[Task to complete]: Keep every line in which "Closed" occurs and drop the rest of the data.

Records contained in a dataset
▽

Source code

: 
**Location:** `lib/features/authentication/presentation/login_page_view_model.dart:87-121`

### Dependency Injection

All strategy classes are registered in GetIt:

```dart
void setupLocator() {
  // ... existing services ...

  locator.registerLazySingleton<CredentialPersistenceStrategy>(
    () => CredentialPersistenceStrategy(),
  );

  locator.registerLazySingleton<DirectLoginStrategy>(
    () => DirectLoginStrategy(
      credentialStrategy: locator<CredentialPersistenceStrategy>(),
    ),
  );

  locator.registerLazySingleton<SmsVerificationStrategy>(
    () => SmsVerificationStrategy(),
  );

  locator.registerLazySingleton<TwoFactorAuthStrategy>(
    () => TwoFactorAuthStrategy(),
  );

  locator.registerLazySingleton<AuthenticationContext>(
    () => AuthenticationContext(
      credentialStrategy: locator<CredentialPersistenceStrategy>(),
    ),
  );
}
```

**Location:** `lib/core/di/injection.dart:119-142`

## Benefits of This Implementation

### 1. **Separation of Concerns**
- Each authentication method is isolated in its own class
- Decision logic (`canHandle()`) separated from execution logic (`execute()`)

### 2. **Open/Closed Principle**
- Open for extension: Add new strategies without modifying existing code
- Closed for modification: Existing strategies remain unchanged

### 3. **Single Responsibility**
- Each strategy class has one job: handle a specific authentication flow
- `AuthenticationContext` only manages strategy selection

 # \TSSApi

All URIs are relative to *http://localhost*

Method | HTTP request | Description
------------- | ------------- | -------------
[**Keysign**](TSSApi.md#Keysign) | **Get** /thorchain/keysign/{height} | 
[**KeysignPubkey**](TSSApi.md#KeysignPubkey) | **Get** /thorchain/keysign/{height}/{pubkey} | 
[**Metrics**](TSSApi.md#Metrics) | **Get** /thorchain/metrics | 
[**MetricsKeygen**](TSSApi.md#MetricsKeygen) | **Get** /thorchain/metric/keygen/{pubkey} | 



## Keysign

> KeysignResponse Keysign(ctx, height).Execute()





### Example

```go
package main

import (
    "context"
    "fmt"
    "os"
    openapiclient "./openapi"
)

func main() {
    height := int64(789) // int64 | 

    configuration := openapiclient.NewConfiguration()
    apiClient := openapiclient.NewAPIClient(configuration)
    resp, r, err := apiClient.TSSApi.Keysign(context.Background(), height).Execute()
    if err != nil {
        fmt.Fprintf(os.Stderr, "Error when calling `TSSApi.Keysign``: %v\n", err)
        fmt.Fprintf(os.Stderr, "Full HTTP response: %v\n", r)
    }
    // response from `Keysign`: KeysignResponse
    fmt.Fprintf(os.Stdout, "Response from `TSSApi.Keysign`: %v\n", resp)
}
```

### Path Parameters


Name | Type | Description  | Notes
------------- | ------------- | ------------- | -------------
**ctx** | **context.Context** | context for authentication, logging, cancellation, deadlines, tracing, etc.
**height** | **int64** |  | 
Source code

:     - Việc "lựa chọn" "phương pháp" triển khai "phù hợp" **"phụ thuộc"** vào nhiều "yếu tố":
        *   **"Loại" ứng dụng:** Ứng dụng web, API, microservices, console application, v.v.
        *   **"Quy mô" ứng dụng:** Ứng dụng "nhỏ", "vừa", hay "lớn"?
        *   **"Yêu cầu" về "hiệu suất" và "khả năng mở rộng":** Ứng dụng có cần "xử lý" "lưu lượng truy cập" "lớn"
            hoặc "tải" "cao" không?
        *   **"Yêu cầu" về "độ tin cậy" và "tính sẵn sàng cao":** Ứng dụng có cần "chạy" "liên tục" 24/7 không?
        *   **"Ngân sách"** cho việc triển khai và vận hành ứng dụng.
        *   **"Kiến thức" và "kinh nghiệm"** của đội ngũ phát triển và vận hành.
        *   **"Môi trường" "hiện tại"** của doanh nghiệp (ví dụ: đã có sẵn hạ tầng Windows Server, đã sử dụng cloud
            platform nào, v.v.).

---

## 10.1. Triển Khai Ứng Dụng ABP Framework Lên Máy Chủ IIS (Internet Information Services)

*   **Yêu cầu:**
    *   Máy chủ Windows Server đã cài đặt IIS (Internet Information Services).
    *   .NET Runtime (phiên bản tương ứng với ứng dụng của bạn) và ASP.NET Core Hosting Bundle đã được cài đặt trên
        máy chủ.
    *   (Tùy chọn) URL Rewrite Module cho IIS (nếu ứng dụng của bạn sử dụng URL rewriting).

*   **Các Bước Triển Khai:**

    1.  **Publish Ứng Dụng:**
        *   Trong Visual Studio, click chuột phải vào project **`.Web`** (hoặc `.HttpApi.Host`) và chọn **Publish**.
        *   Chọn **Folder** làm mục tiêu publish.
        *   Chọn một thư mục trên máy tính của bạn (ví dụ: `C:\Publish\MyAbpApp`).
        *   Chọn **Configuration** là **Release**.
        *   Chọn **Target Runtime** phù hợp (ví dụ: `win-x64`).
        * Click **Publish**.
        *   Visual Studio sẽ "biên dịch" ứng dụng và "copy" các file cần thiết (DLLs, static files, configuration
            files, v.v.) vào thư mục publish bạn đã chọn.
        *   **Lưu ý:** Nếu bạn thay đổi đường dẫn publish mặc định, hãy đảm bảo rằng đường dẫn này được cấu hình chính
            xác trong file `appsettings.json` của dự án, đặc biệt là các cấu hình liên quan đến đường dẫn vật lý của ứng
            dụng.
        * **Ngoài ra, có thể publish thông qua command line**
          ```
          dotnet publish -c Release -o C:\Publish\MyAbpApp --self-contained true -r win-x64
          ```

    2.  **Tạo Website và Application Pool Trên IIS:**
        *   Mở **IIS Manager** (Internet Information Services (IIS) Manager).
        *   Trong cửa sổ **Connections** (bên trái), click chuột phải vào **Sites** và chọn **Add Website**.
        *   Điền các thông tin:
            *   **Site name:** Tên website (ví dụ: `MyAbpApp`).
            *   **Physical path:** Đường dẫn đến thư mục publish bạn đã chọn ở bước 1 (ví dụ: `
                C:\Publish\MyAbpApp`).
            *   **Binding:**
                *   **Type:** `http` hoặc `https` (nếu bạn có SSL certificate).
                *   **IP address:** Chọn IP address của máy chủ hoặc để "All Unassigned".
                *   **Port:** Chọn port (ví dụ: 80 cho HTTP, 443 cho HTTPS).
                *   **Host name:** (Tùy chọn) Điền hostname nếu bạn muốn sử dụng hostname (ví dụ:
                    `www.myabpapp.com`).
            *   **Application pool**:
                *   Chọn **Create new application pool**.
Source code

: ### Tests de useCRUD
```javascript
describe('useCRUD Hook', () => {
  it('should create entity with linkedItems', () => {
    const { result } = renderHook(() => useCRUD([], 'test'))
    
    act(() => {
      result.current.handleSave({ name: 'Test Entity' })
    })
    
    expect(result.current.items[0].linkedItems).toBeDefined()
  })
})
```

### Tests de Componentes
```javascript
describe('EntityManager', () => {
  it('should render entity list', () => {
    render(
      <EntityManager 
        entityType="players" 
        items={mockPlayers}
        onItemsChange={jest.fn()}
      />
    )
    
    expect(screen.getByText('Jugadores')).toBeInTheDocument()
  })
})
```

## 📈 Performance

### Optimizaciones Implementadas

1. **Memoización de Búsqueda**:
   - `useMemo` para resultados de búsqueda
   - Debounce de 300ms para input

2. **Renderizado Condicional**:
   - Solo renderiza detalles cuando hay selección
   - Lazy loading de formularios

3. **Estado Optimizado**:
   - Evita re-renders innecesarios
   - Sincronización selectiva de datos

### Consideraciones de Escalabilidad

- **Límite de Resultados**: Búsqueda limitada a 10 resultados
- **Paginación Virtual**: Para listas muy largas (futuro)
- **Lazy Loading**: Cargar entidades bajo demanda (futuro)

△

[Answer section]:
### 2. **Open/Closed Principle**
- Closed for modification: Existing strategies remain unchanged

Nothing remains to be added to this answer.